Problem details: After locating the line that contains "line: (292, 209) -> (406, 184), added" in the data below, set down exactly that line and each one after it through the line that contains "line: (450, 421)", and nothing more.

Data provided:
= = = = =

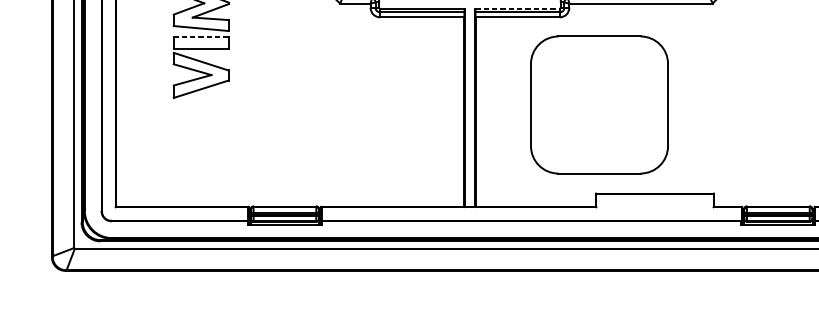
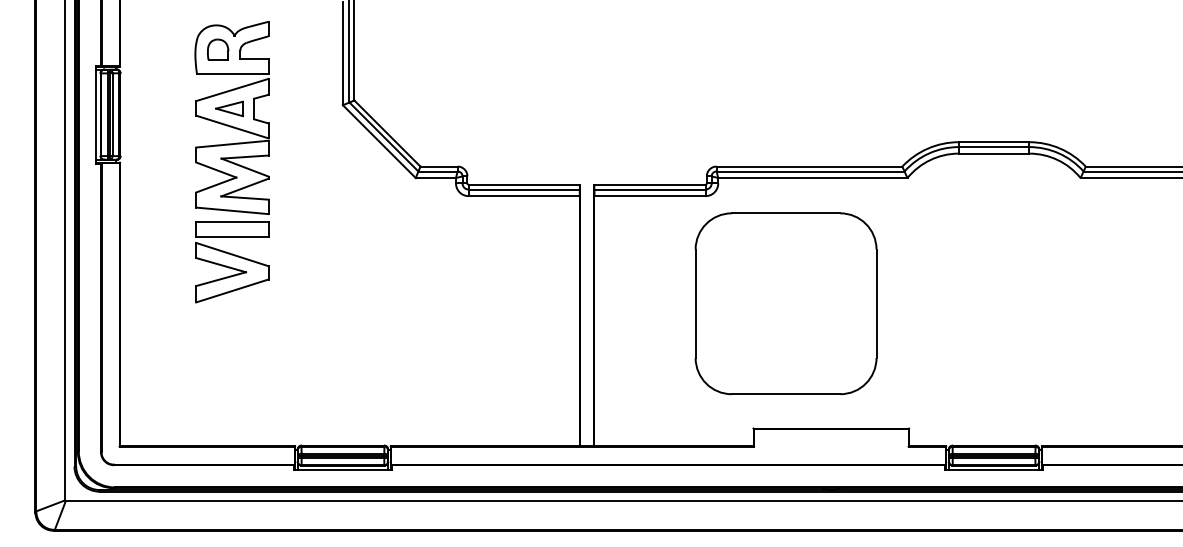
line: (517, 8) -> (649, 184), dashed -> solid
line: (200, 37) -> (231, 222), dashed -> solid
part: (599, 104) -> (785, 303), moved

= = = = =

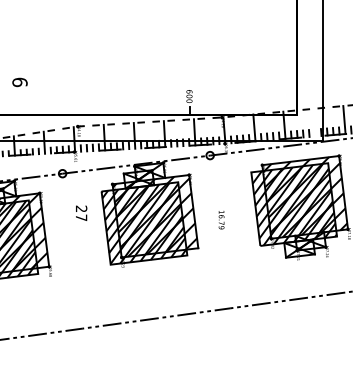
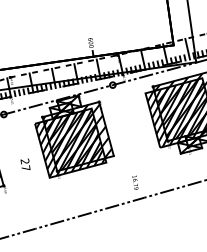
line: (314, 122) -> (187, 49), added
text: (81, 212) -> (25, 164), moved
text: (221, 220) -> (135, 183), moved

= = = = =

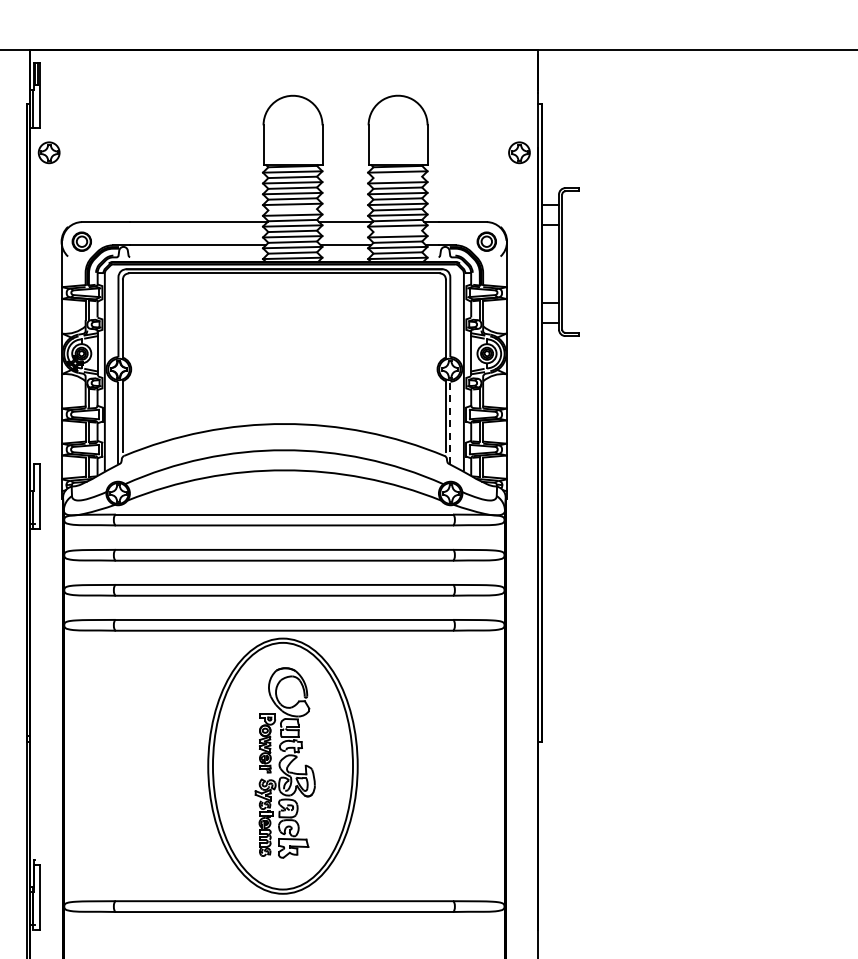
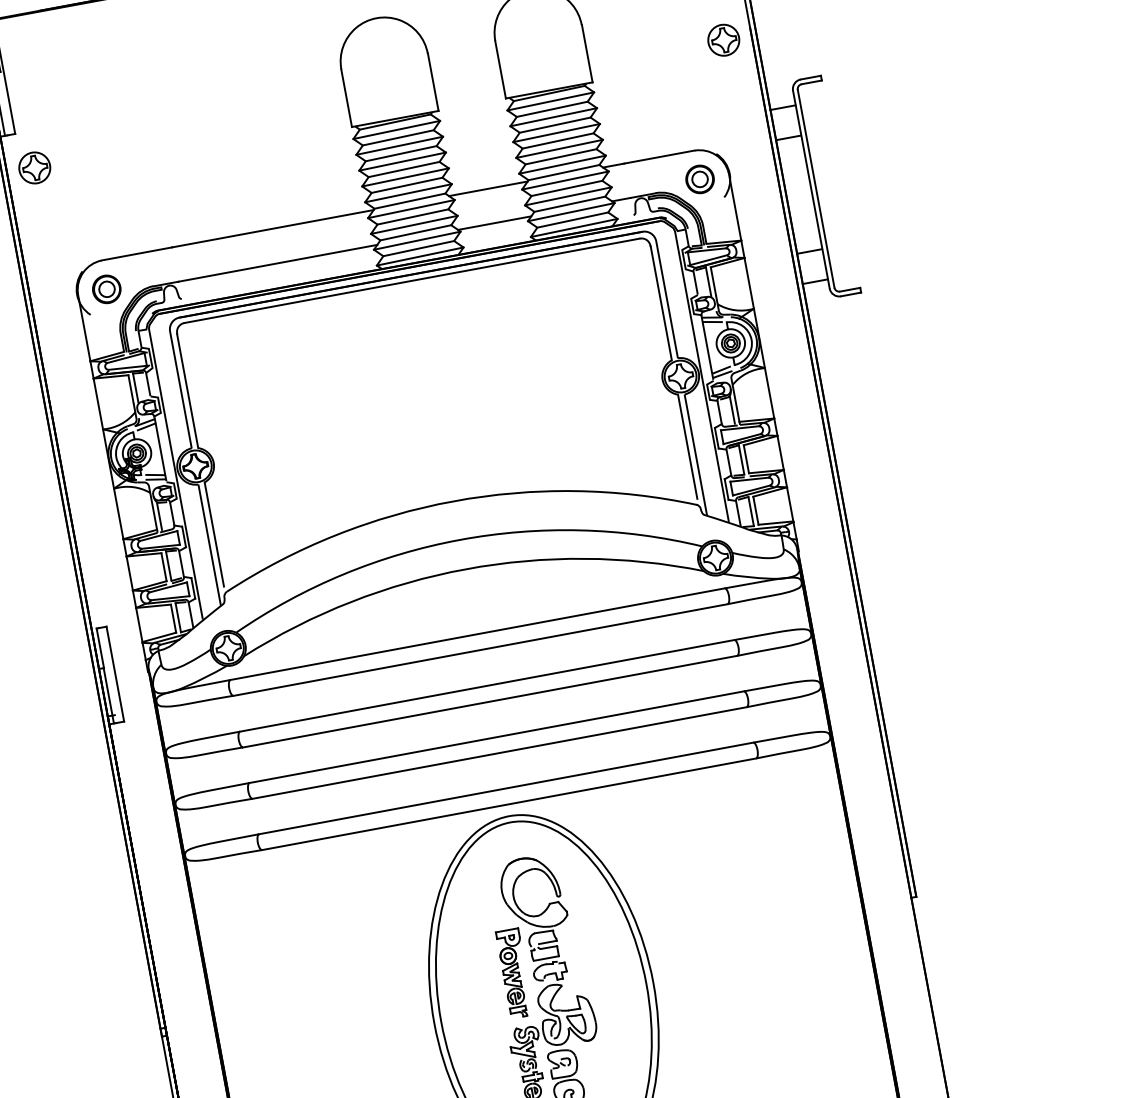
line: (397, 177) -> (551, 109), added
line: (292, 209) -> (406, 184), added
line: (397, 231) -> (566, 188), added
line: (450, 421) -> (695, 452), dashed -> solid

= = = = =

Answer for the task:
line: (292, 209) -> (406, 184), added
line: (397, 231) -> (566, 188), added
line: (450, 421) -> (695, 452), dashed -> solid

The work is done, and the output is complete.